Несколько минут он сидит молча. Потом поднимается и идет во двор больницы. Услышав оттуда встревоженные женские возгласы, поднимаюсь и иду следом. Пройдя ворота, вижу лежащее у крыльца тело полковника, у которого уже склонились фигуры в светло-зеленой больничной униформе. Оболочка Смирнова пуста…
Поднимаюсь в отделение реанимации и, пройдя мимо удивленного Толика, распахиваю дверь палаты. Василий сидит на кровати, отдирая от своего тела присоски и иглы.
— Это тело тебе больше нравится? — спрашивает он.
— С Днем Рождения, Василий, — говорю ему и отступаю от дверей, давая пройти Толику, который смотрит на своего шефа широко раскрытыми глазами.
— Э-это, может, врача позвать? — заикаясь, произносит он.
— Если тебе нужен врач, то позови, — разрешает ему ставший Василием странник. — А мне надо кое-какие дела принять и проследить, как замели следы нашего ночного веселья.
— Мне, кстати, тоже надо спешить, — спохватываюсь я. — Вчера обещал жене долго не задерживаться… Надо держать слово, кхм.
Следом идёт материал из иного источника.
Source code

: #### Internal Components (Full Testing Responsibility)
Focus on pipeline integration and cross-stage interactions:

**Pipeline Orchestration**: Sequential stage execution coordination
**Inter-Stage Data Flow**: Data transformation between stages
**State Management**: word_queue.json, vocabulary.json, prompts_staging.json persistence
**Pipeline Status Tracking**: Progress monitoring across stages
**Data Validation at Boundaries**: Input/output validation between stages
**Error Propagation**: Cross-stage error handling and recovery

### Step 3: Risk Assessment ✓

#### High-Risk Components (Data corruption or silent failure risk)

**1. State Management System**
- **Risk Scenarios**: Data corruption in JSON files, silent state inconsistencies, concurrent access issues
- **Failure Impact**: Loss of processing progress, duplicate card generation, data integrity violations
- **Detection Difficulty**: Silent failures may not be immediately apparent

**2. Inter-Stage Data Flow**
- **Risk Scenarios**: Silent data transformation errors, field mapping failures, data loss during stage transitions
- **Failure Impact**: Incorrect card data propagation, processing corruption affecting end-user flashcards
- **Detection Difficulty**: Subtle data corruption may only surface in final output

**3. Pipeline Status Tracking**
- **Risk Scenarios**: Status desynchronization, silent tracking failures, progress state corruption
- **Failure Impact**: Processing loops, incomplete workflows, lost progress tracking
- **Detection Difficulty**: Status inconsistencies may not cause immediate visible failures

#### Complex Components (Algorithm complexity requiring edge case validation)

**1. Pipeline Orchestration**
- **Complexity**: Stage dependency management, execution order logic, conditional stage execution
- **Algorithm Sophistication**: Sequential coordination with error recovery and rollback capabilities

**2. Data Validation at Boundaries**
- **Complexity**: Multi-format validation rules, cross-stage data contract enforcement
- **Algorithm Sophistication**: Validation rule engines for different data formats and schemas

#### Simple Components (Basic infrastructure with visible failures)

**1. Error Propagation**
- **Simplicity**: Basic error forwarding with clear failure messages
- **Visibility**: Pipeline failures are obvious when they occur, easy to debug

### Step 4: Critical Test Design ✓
А ты, Толик, вызови врача, если болен.
— Да я… Да ну вас, — обиженно краснеет парень, но мы уже спешим по коридору в сторону выхода.
— Ты так и пойдешь с голым торсом? — спрашиваю Суровцева.
— Думаешь, твои лохмотья выглядят менее привлекательно? — задает он встречный вопрос.
— Мда, — оцениваю я то, что осталось от моей рубашки и, обернувшись к Толику, разглядываю его одежку.
— Эй-эй, — отодвигает меня Василий. — Это все-таки мой подчиненный. Толик, а ну, пойдем-ка в палату…
ЭПИЛОГ
Океанские волны лениво накатывают на берег, с умиротворяющим шорохом перекатывая гальку. Вдоль линии прибоя бродит крупный серый бесхвостый пес, обнюхивая выброшенные волнами пучки буро-зеленых водорослей. Порою пес резво отбегает от слишком шустрых волн, но, как только они откатывают, вновь возвращается к своему занятию.
Василий бросает псу приличный кусок копченой кабаноси, но пес испуганно отпрыгивает, а колбаска, отскочив от крупного округлого валуна, улетает в набежавшую волну. Пес, опасливо зыркнув на нас, спешит удалиться подальше.
— Видно, досталось собаке в жизни, — говорит Суровцев, разливая пиво по бокалам.